Exercise goal. Starting at the top of the records, output every line through the one that contains "in HTML utilizzando", keeping each exactly as it appears.

Saved data entries.
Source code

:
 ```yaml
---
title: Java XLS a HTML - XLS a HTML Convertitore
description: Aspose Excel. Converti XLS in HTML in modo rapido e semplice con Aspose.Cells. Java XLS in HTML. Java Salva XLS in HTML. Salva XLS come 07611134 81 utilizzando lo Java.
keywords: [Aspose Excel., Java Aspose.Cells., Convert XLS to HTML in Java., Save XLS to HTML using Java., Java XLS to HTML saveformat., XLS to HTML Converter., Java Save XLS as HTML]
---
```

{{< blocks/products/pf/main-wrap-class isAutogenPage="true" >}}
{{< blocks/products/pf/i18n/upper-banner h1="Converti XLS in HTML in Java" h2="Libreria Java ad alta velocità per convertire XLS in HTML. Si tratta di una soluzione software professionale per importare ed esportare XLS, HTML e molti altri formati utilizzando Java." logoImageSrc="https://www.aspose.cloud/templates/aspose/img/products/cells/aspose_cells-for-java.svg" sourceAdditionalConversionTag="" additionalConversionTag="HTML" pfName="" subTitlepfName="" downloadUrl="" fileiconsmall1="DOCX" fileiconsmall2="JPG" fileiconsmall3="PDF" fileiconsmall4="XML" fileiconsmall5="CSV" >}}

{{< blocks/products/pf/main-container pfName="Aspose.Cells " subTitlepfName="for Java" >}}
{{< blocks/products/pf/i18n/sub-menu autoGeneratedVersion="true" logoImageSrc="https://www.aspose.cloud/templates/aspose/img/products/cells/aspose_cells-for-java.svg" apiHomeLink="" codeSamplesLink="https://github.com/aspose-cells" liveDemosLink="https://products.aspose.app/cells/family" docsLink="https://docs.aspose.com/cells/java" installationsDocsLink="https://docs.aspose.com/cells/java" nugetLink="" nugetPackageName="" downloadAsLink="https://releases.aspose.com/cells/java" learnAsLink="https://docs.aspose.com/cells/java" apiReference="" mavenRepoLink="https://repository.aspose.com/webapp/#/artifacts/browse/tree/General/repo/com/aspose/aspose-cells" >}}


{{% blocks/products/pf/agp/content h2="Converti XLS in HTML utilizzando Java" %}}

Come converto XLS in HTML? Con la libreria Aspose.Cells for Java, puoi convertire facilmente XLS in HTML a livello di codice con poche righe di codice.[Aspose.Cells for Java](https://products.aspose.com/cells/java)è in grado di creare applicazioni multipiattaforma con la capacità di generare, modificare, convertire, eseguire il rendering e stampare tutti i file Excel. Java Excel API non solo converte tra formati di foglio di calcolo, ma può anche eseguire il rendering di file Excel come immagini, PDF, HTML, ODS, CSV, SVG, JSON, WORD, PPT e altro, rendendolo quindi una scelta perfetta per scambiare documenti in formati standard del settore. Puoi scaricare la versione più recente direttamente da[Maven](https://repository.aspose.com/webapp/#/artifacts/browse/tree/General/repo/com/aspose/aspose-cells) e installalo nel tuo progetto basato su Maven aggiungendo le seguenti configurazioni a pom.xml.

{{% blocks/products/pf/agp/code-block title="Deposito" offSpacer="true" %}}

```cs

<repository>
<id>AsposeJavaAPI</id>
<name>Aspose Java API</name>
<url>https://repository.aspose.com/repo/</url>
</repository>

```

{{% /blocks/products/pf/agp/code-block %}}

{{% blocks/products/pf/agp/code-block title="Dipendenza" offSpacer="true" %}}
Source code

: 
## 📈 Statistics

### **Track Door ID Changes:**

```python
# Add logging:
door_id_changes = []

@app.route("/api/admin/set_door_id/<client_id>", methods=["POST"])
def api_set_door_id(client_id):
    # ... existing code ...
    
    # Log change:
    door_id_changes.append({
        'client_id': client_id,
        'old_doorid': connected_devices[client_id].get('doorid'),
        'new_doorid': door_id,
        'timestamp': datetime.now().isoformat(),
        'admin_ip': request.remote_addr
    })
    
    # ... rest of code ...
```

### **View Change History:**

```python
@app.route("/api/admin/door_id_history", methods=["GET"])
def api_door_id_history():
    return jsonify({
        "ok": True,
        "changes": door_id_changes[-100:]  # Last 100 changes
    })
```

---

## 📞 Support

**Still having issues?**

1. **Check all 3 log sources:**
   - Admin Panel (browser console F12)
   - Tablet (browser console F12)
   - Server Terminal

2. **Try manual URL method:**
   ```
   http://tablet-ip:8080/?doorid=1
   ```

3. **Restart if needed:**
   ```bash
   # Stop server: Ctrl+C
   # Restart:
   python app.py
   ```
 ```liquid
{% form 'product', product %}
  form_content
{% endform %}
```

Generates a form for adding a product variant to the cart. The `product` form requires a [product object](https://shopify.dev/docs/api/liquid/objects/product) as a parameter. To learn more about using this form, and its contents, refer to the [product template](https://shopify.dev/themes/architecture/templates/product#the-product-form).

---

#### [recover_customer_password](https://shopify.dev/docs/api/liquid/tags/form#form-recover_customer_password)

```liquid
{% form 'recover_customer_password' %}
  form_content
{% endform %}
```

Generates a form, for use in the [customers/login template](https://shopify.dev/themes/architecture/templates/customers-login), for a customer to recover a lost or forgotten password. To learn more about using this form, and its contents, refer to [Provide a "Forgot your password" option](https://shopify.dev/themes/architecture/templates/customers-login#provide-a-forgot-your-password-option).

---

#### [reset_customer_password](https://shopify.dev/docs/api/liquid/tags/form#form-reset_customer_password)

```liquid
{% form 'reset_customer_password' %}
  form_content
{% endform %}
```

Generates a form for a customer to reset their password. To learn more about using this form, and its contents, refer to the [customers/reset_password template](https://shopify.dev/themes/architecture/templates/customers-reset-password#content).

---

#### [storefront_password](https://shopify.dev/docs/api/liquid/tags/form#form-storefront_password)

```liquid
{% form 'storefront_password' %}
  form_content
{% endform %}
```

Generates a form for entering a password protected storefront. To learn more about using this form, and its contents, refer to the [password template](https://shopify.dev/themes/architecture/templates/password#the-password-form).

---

Task output.
Source code

:
 ```yaml
---
title: Java XLS a HTML - XLS a HTML Convertitore
description: Aspose Excel. Converti XLS in HTML in modo rapido e semplice con Aspose.Cells. Java XLS in HTML. Java Salva XLS in HTML. Salva XLS come 07611134 81 utilizzando lo Java.
keywords: [Aspose Excel., Java Aspose.Cells., Convert XLS to HTML in Java., Save XLS to HTML using Java., Java XLS to HTML saveformat., XLS to HTML Converter., Java Save XLS as HTML]
---
```

{{< blocks/products/pf/main-wrap-class isAutogenPage="true" >}}
{{< blocks/products/pf/i18n/upper-banner h1="Converti XLS in HTML in Java" h2="Libreria Java ad alta velocità per convertire XLS in HTML. Si tratta di una soluzione software professionale per importare ed esportare XLS, HTML e molti altri formati utilizzando Java." logoImageSrc="https://www.aspose.cloud/templates/aspose/img/products/cells/aspose_cells-for-java.svg" sourceAdditionalConversionTag="" additionalConversionTag="HTML" pfName="" subTitlepfName="" downloadUrl="" fileiconsmall1="DOCX" fileiconsmall2="JPG" fileiconsmall3="PDF" fileiconsmall4="XML" fileiconsmall5="CSV" >}}

{{< blocks/products/pf/main-container pfName="Aspose.Cells " subTitlepfName="for Java" >}}
{{< blocks/products/pf/i18n/sub-menu autoGeneratedVersion="true" logoImageSrc="https://www.aspose.cloud/templates/aspose/img/products/cells/aspose_cells-for-java.svg" apiHomeLink="" codeSamplesLink="https://github.com/aspose-cells" liveDemosLink="https://products.aspose.app/cells/family" docsLink="https://docs.aspose.com/cells/java" installationsDocsLink="https://docs.aspose.com/cells/java" nugetLink="" nugetPackageName="" downloadAsLink="https://releases.aspose.com/cells/java" learnAsLink="https://docs.aspose.com/cells/java" apiReference="" mavenRepoLink="https://repository.aspose.com/webapp/#/artifacts/browse/tree/General/repo/com/aspose/aspose-cells" >}}


{{% blocks/products/pf/agp/content h2="Converti XLS in HTML utilizzando Java" %}}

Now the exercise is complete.